BEIRUT: Regime and Russian air strikes Saturday killed 15 civilians, more than half of them children, in northwestern Syria where ramped up attacks by the two allies have claimed hundreds of lives since April.
Idlib and parts of the neighbouring provinces of Aleppo, Hama and Latakia are under the control of Hayat Tahrir al-Sham, a jihadist group led by Syria's former Al-Qaeda affiliate.
The region is supposed to be protected from a massive government offensive by a September buffer zone deal, but it has come under increasing bombardment by the regime and its Russian ally over the past three months.
In the Idlib town of Ariha, seven children were among 11 civilians killed in Syrian air strikes that targeted two residential buildings and also wounded 28 other people, said the Syrian Observatory for Human Rights.
One of the dead was a small boy who was found under the rubble by White Helmets rescuers, his face bloodied and his body covered in white dust, a photographer who works with AFP said from the scene.
He also witnessed rescuers digging through the rubble of a collapsed roof for more victims, while a member of the White Helmets moved the body of a young man into the back of a pickup truck.
Ariha made headlines after it was pummelled Wednesday by warplanes that claimed the lives of 10 civilians, according to the Observatory, when a picture of three sisters struggling for their lives went viral on social media networks.

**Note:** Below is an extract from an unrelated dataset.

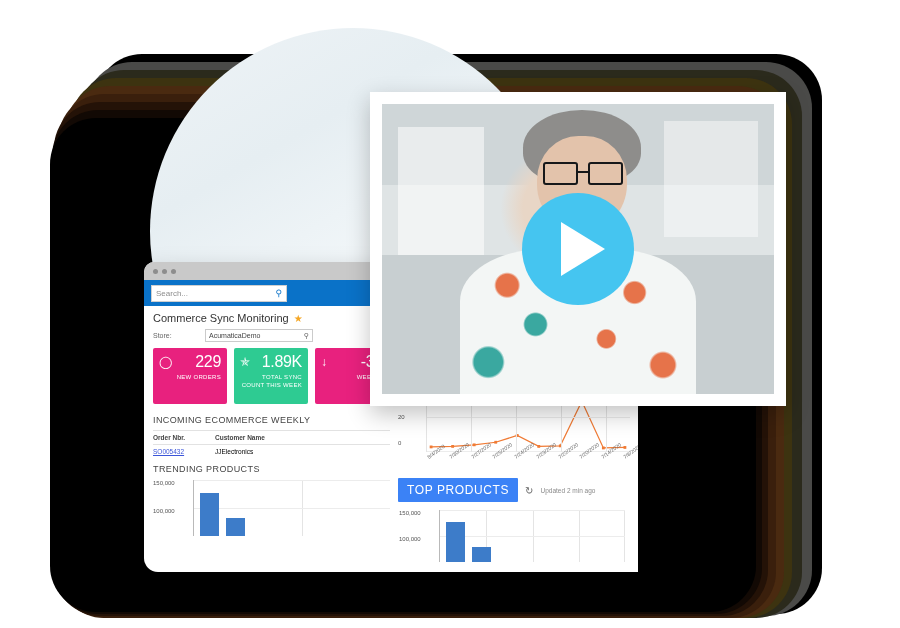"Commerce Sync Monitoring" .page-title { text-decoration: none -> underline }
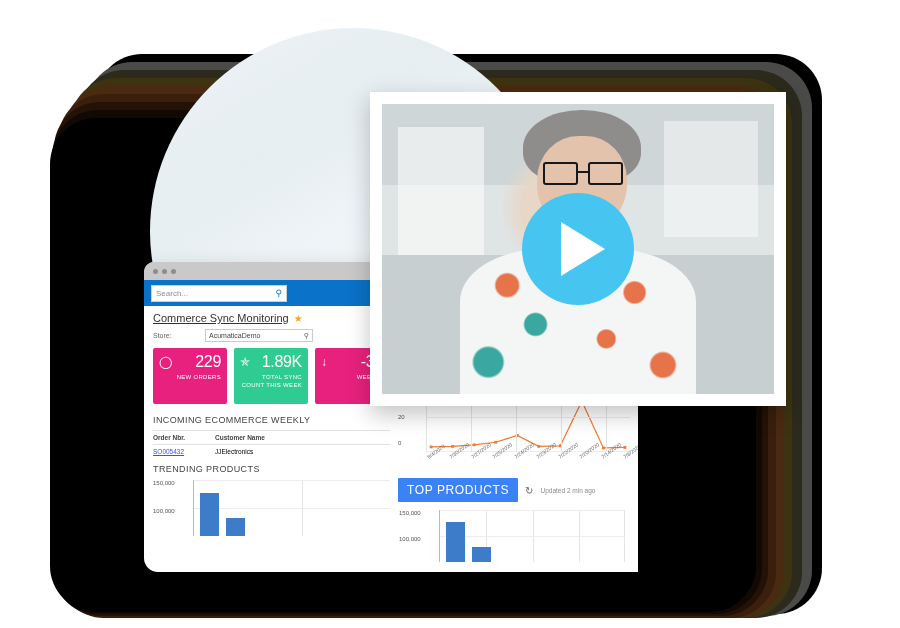"INCOMING ECOMMERCE WEEKLY" span.section-title { text: INCOMING ECOMMERCE WEEKLY -> ECOMMERCE ECOMMERCE ORDERS }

The picture showed two dust-covered girls trapped in the rubble and clutching their baby sister by her shirt as she dangles from a bombed out building.

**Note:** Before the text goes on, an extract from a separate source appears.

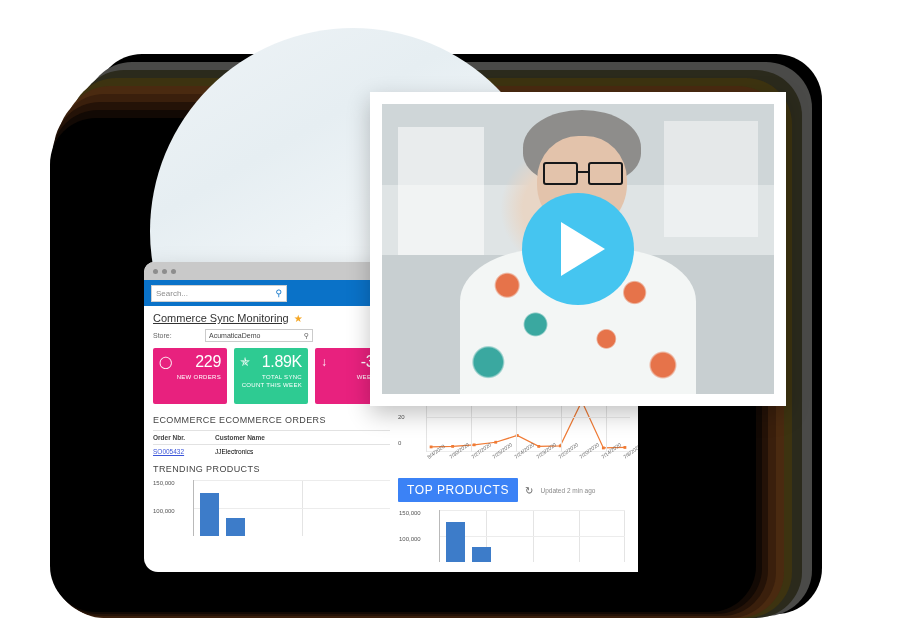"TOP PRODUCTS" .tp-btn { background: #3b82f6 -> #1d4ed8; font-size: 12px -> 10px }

One of the girls later died of her wounds while the other two are hospitalised and fighting to stay alive, according to local medics.
Russian air strikes on northern Hama province Saturday that hit an ambulance killed three rescuers while another child died in Syrian regime bombardment elsewhere in the Idlib region, the Observatory said.
Save the Children said on Thursday that the number of children killed in Idlib over the past four weeks had exceeded the number slain in the same region in the whole of last year.
Air strikes by the Syrian regime and its ally Russia on the Idlib region have claimed more than 740 lives since late April, according to the war monitor.
The UN says more than 400,000 people have been displaced.
The UN Office for the Coordination of Humanitarian Affairs (OCHA) has documented 39 attacks against health facilities or medical workers in the area in three months.
At least 50 schools have been damaged by air strikes and shelling over the same period, it said.
UN rights chief Michelle Bachelet on Friday condemned "international indifference" in the face of the mounting death toll in Idlib.
"These are civilian objects, and it seems highly unlikely, given the persistent pattern of such attacks, that they are all being hit by accident," Bachelet said.
"Intentional attacks against civilians are war crimes, and those who have ordered them or carried them out are criminally responsible for their actions," she said.
The region under attack is home to some three million people, nearly half of them already displaced from other parts of the country.
The war in Syria has killed more than 370,000 people and displaced millions since it started in 2011 with a brutal crackdown on anti-government protests.